Lire aus­si : Gisèle Halimi : tout le monde lui dit « merci »

Le ver­dict tombe. Marie-​Claire Chevalier est relaxée, sa mère condam­née à 500 francs d’amende avec sur­sis et celle qui a pra­ti­qué l’avortement écope d’un an de pri­son avec sur­sis. La vic­toire écla­tante rem­por­tée par Gisèle Halimi marque un tour­nant his­to­rique pour les droits des femmes en France : elle ouvre la voie à la loi Veil qui adopte la dépé­na­li­sa­tion de l’avortement trois ans plus tard. Le pro­cès de Bobigny a tou­te­fois été un véri­table com­bat pour Marie-​Claire Chevalier. « Elle l’a mené cou­ra­geu­se­ment. Ce pro­cès est un sym­bole et elle a accep­té ce que Gisèle Halimi vou­lait en faire, c’est-à-dire un pro­cès poli­tique pour le droit à l’IVG. À l’époque, ce n’était pas une évi­dence », sou­ligne Ernestine Ronai, à la tête de l’Observatoire dépar­te­men­tal des vio­lences envers les femmes de Seine-​Saint-​Denis, à l’AFP. L’après-procès est d’ailleurs tout aus­si dur pour la jeune femme. « Il y a eu un trou dans ma tête. Je ne savais plus qui j’étais. J’étais méchante, je haïs­sais et j’insultais tout le monde », décla­rait Marie-​Claire Chevalier, en 2019, dans Libération, qui lui consa­crait alors un portrait. 

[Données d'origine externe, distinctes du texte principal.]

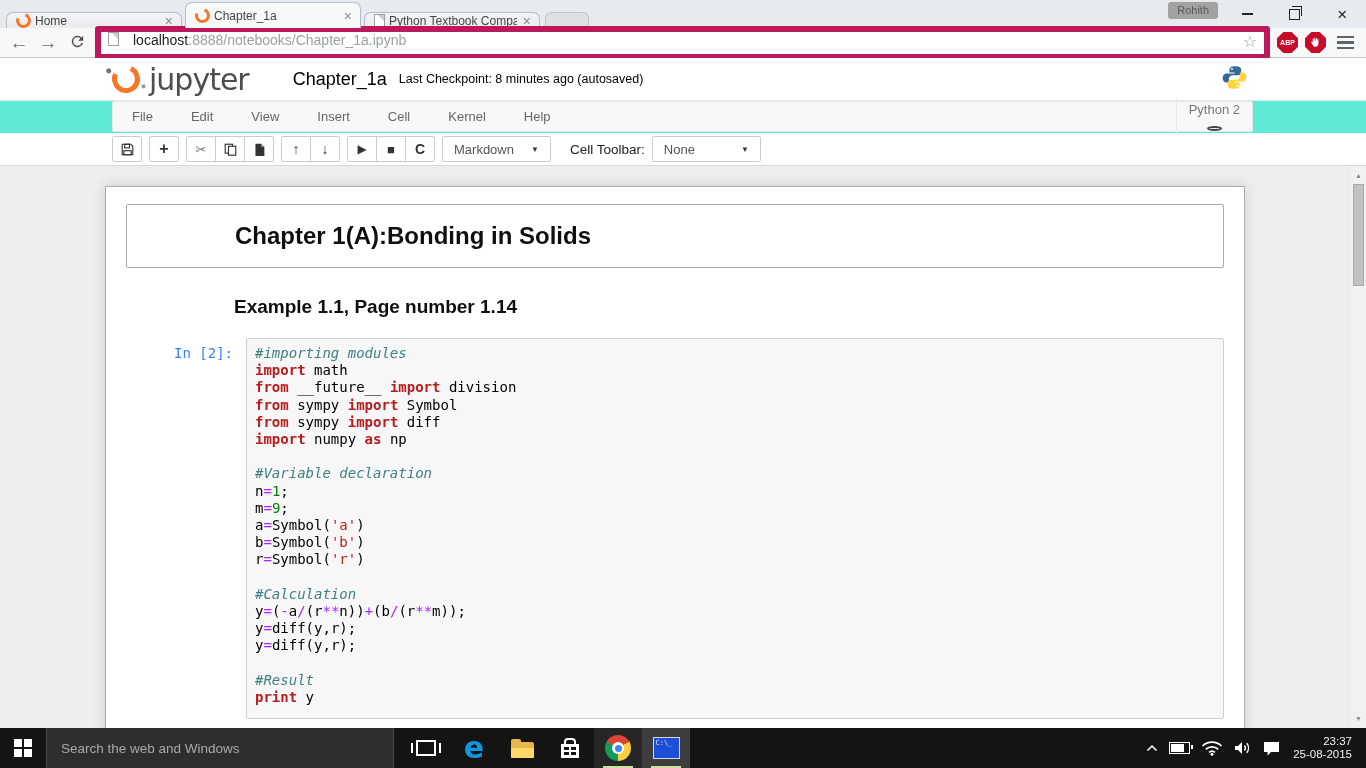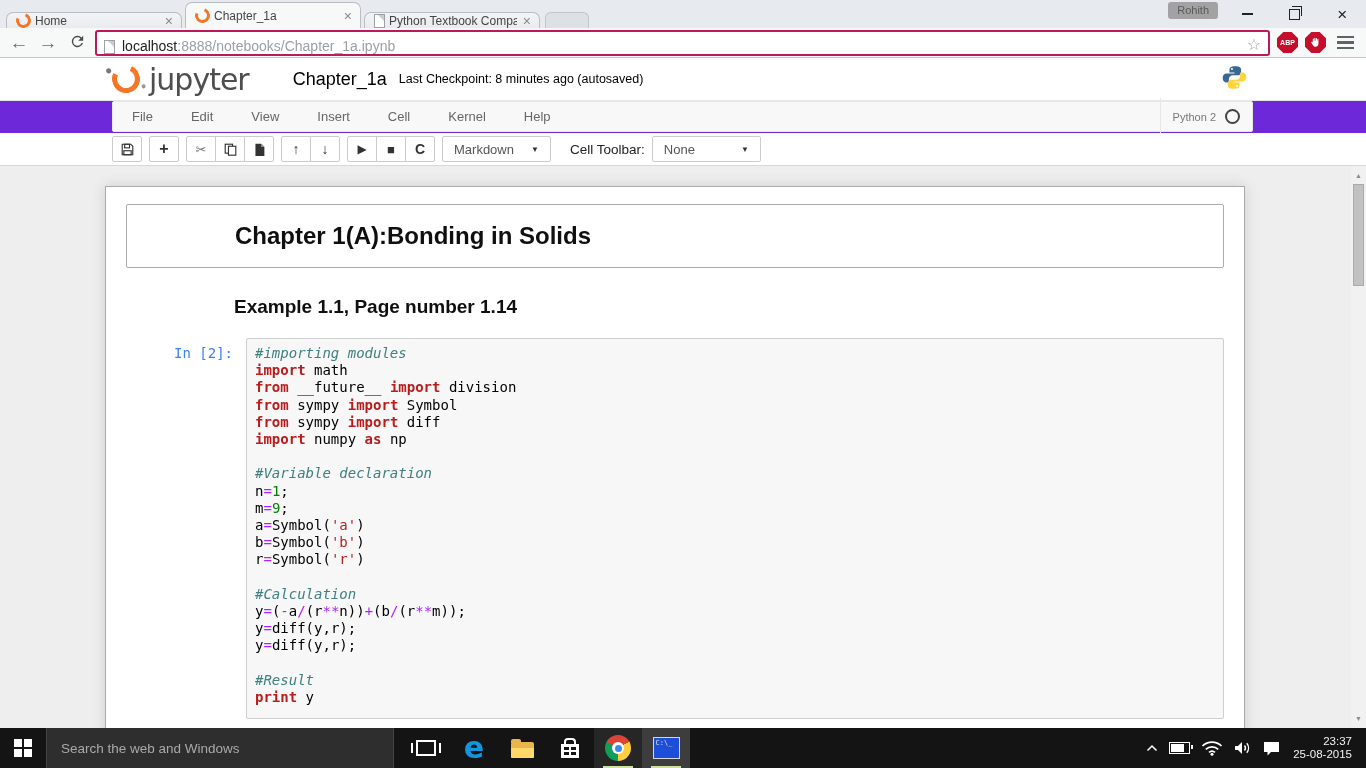--- a/index.html
+++ b/index.html
@@ -30,22 +30,22 @@
   .ic-max{width:9px;height:9px;border:1.5px solid #222;position:relative;}
   .ic-max:before{content:"";position:absolute;left:2px;top:-4px;width:9px;height:9px;border:1.5px solid #222;
         border-left:none;border-bottom:none;}
   .ic-close{font-size:17px;line-height:17px;color:#222;}
 
   
   #btoolbar{position:absolute;top:28px;left:0;right:0;height:29px;background:#f7f8f8;
         border-bottom:1px solid #c3c6ca;display:flex;align-items:center;padding:0 8px;gap:7px;box-sizing:content-box;}
   .navbtn{font-size:19px;line-height:19px;color:#6b6b6b;width:22px;text-align:center;}
   .navbtn.fwd{color:#6b6b6b;}
-  #omnibox{flex:1;height:22px;background:#fff;border:2px solid #be185d;border-radius:3px;
-        display:flex;align-items:flex-end;padding:0 7px;gap:7px;}
+  #omnibox{flex:1;height:22px;background:#fff;border:6px solid #be185d;border-radius:3px;
+        display:flex;align-items:flex-start;padding:0 7px;gap:14px;}
   .url{font-size:14px;}
   .url-host{color:#202124;}
   .url-rest{color:#9aa0a6;}
   .star{margin-left:auto;color:#9e9e9e;font-size:16px;}
   .octa{width:21px;height:21px;clip-path:polygon(30% 0,70% 0,100% 30%,100% 70%,70% 100%,30% 100%,0 70%,0 30%);
         background:#c70d2c;color:#fff;display:grid;place-items:center;font-size:7px;font-weight:bold;}
   .octa.hand svg{display:block;}
   .hamburger{display:flex;flex-direction:column;gap:3px;margin:0 4px;}
   .hamburger i{display:block;width:17px;height:2.5px;background:#5f6368;}
 
@@ -56,26 +56,26 @@
   .jcircle{width:18px;height:18px;border-radius:50%;border:5px solid #f37726;border-top-color:transparent;
         transform:rotate(-20deg);position:relative;box-sizing:content-box;}
   .jcircle:before{content:"";position:absolute;top:-7px;left:-7px;width:5px;height:5px;border-radius:50%;background:#767677;}
   .jcircle:after{content:"";position:absolute;bottom:-6px;right:-7px;width:4px;height:4px;border-radius:50%;background:#989798;}
   .jlogo-text{font-size:30px;color:#4e4e4e;letter-spacing:-1px;font-family:"DejaVu Sans",sans-serif;}
   #nb-title{margin-left:44px;font-size:18px;color:#000;}
   #checkpoint{margin-left:12px;font-size:12.5px;color:#000000;}
   #py-logo{position:absolute;right:118px;top:6px;}
 
   
-  #menurow{position:absolute;top:101px;left:0;right:0;height:32px;background:#6d28d9;}
+  #menurow{position:absolute;top:101px;left:0;right:0;height:32px;background:#5eead4;}
   .menucontainer{position:absolute;left:112px;width:1141px;height:31px;background:#f8f8f8;
         border:1px solid #e7e7e7;border-radius:2px;display:flex;align-items:center;box-sizing:border-box;}
   .menu-item{padding:0 19px;font-size:13px;color:#666;}
   .kernel-ind{margin-left:auto;display:flex;align-items:center;height:100%;border-left:1px solid #e7e7e7;
-        padding:4px 12px;color:#777;font-size:11px;gap:9px;}
+        padding:4px 12px;color:#777;font-size:13px;gap:9px;flex-direction:column;}
   .kernel-circle{width:11px;height:11px;border:2px solid #444;border-radius:50%;}
 
   
   #toolrow{position:absolute;top:133px;left:0;right:0;height:32px;background:#fff;border-bottom:1px solid #d8d8d8;}
   .toolcontainer{position:absolute;left:112px;width:1141px;height:100%;display:flex;align-items:center;gap:7px;}
   .btn-group{display:flex;}
   .tbtn{width:30px;height:26px;background:#fff;border:1px solid #ccc;display:flex;align-items:center;
         justify-content:center;font-size:13px;color:#333;box-sizing:border-box;}
   .btn-group .tbtn+.tbtn{margin-left:-1px;}
   .btn-group .tbtn:first-child{border-radius:2px 0 0 2px;}

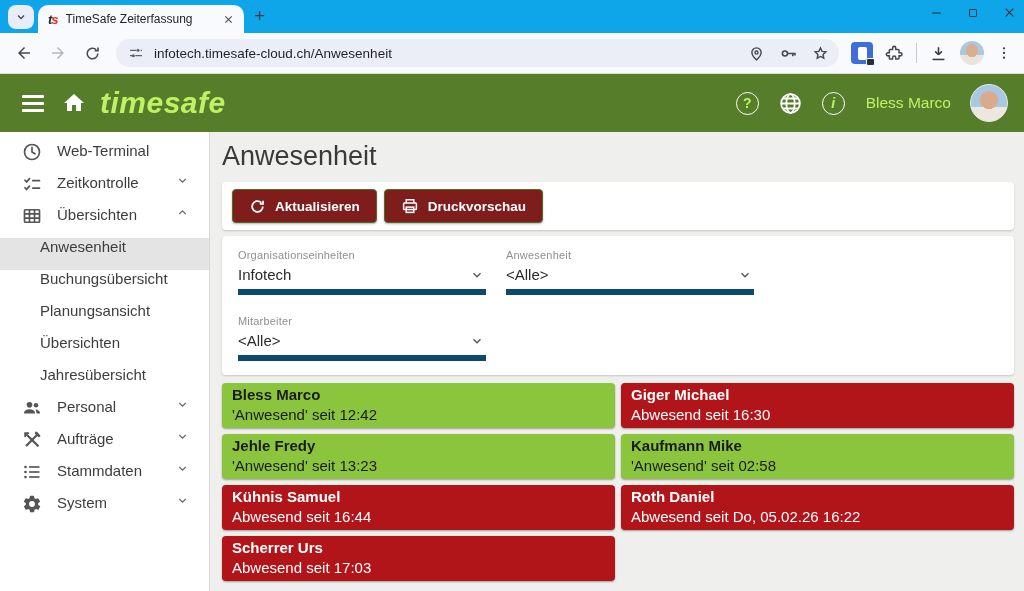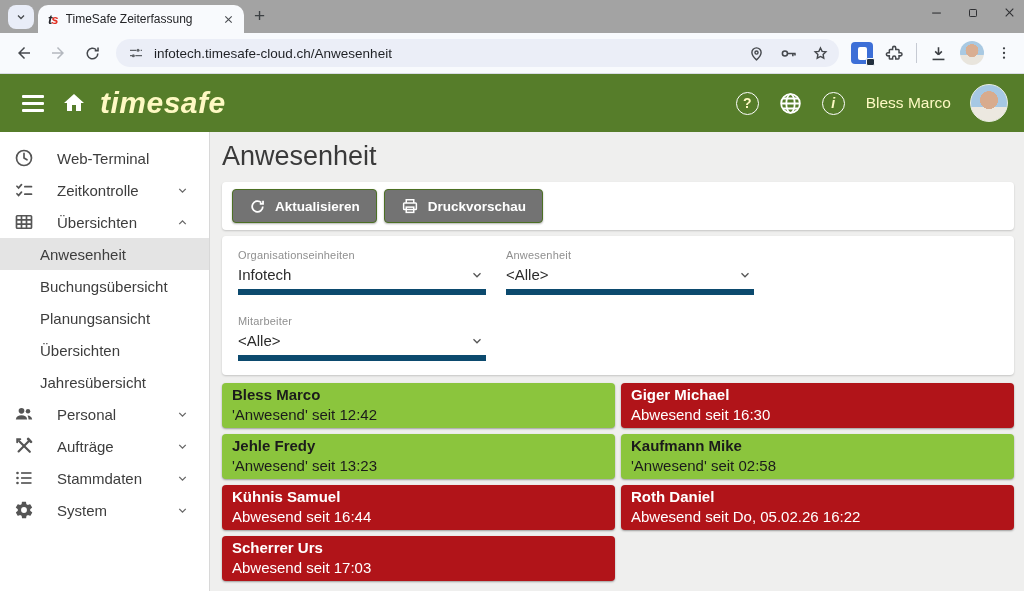--- a/index.html
+++ b/index.html
@@ -1,21 +1,21 @@
 <!DOCTYPE html>
 <html><head>
 <meta charset="utf-8">
 <style>
   * { margin:0; padding:0; box-sizing:border-box; }
   html,body { width:1024px; height:591px; overflow:hidden;
     font-family:"Liberation Sans", sans-serif; background:#efefee; }
   svg { display:block; }
 
   
-  .tabstrip { height:33px; background:#a3a3a3; display:flex; align-items:flex-end; position:relative; }
+  .tabstrip { height:33px; background:#0ea5e9; display:flex; align-items:flex-end; position:relative; }
   .tab-search { width:26px; height:24px; margin:0 4px 4px 8px; border:none; background:#e9edf8;
     border-radius:8px; display:flex; align-items:center; justify-content:center; color:#45484d; cursor:pointer; }
   .tab { height:28px; width:206px; background:#f8fafd; border-radius:10px 10px 0 0;
     display:flex; align-items:center; padding:0 8px 0 10px; }
   .favicon { font-style:italic; font-weight:800; font-size:13px; letter-spacing:-1px; margin-right:8px; }
   .favicon .t { color:#26262b; } .favicon .s { color:#e33124; }
   .tab-title { font-size:12px; color:#242528; flex:1; white-space:nowrap; overflow:hidden; }
   .tab-close { color:#4a4d52; width:16px; height:16px; display:flex; align-items:center; justify-content:center; cursor:pointer; }
   .new-tab { border:none; background:transparent; color:#3c4043; font-size:19px; font-weight:300;
     margin:0 0 6px 10px; cursor:pointer; }
@@ -36,51 +36,51 @@
   .ext-badge .keyslot { width:9px; height:13px; background:#fff; border-radius:2px; }
   .ext-badge .mini-lock { position:absolute; right:-2px; bottom:-2px; width:9px; height:8px;
     background:#23303e; border-radius:2px; border:1px solid #f8fafd; }
   .vsep { width:1px; height:20px; background:#c6cad3; }
   .chrome-avatar { width:24px; height:24px; border-radius:50%;
     background:
       radial-gradient(circle at 50% 40%, #d9ae92 0 34%, transparent 35%),
       linear-gradient(180deg,#a9c9e2 0 58%, #e9e5dd 58%); }
 
   
-  .appheader { height:58px; background:#567d2a; display:flex; align-items:center; padding:0 16px 0 22px; color:#fef9c3; }
+  .appheader { height:58px; background:#567d2a; display:flex; align-items:center; padding:0 16px 0 22px; color:#bef264; }
   .burger { width:22px; display:flex; flex-direction:column; gap:4px; cursor:pointer; }
   .burger i { height:3px; background:#fff; border-radius:1px; }
   .home-btn { margin-left:18px; cursor:pointer; }
   .brand { font-size:30px; font-weight:700; font-style:italic; letter-spacing:.5px; margin-left:14px; cursor:pointer; }
   .header-right { margin-left:auto; display:flex; align-items:center; gap:19px; }
   .ring-icon { width:23px; height:23px; border:1.8px solid #fff; border-radius:50%;
     display:flex; align-items:center; justify-content:center; font-size:14px; font-weight:700; cursor:pointer; }
   .user-name { font-size:15.5px; margin-left:2px; }
   .header-avatar { width:38px; height:38px; border-radius:50%;
     background:
       radial-gradient(circle at 50% 42%, #d8ab8d 0 32%, transparent 33%),
       linear-gradient(180deg,#a6c8e4 0 60%, #ece8e0 60%);
     border:1px solid #e9eee2; cursor:pointer; }
 
   
   .page { display:flex; height:459px; }
   .sidebar { width:215px; background:#fff; border-right:1px solid #d8d8d8; padding-top:10px; }
-  .nav-item { height:32px; display:flex; align-items:center; padding:0 20px 0 14px; cursor:pointer; color:#3d3d3d;gap:8px; }
+  .nav-item { height:32px; display:flex; padding:0 20px 0 22px; cursor:pointer; color:#3d3d3d; }
   .nav-item[data-selected="true"] { background:#e4e4e4; }
   .nav-icon { width:20px; height:20px; color:#555; flex:none; }
   .nav-label { font-size:15px; margin-left:15px; white-space:nowrap; }
   .nav-item.sub { padding-left:40px; }
   .nav-chev { margin-left:auto; color:#666; }
   .nav-chev[data-chevron="up"] svg { transform:rotate(180deg); }
 
   main { flex:1; padding:0 10px 0 12px; }
   h1 { font-size:27px; font-weight:400; color:#3a3a3a; margin:9px 0 10px; }
   .panel { background:#fff; border-radius:4px; box-shadow:0 1px 2px rgba(0,0,0,.18); }
   .actions-panel { padding:7px 10px; display:flex; gap:7px; margin-bottom:6px; }
-  .btn { height:34px; background:#737373; border:1px solid #4c7024; border-radius:4px; color:#fff;
+  .btn { height:34px; background:#7f1d1d; border:1px solid #4c7024; border-radius:4px; color:#fff;
     font-family:"Liberation Sans", sans-serif; font-size:13.5px; font-weight:700;
     display:flex; align-items:center; gap:9px; padding:0 16px; cursor:pointer;
     box-shadow:0 1px 2px rgba(0,0,0,.3); }
 
   .filter-panel { margin-top:0; padding:13px 16px 14px; display:grid;
     grid-template-columns:248px 248px; column-gap:24px; row-gap:10px;gap:20px; }
   .field { cursor:pointer; }
   .field-label { font-size:11px; color:#8f8f8f; letter-spacing:.2px; }
   .field-row { display:flex; align-items:center; justify-content:space-between;
     border-bottom:6px solid #0c4a6e; padding:3px 2px 6px 0; margin-top:2px; }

Selon son com­pa­gnon, Marie-​Claire Chevalier avait conser­vé de bons rap­ports avec son ancienne avo­cate à qui elle ren­dait régu­liè­re­ment visite à Paris. Marie-​Claire Chevalier avait tou­te­fois sou­hai­té res­ter dans l’ombre, selon sa famille. Elle avait d’ailleurs chan­gé de pré­nom à l’issue du pro­cès pour retrou­ver son ano­ny­mat. Aujourd’hui, seul un pré­nom, « Marie-​Claire », figure sur la plaque de la pas­se­relle métal­lique inau­gu­rée en 2019 en face du tri­bu­nal de Bobigny.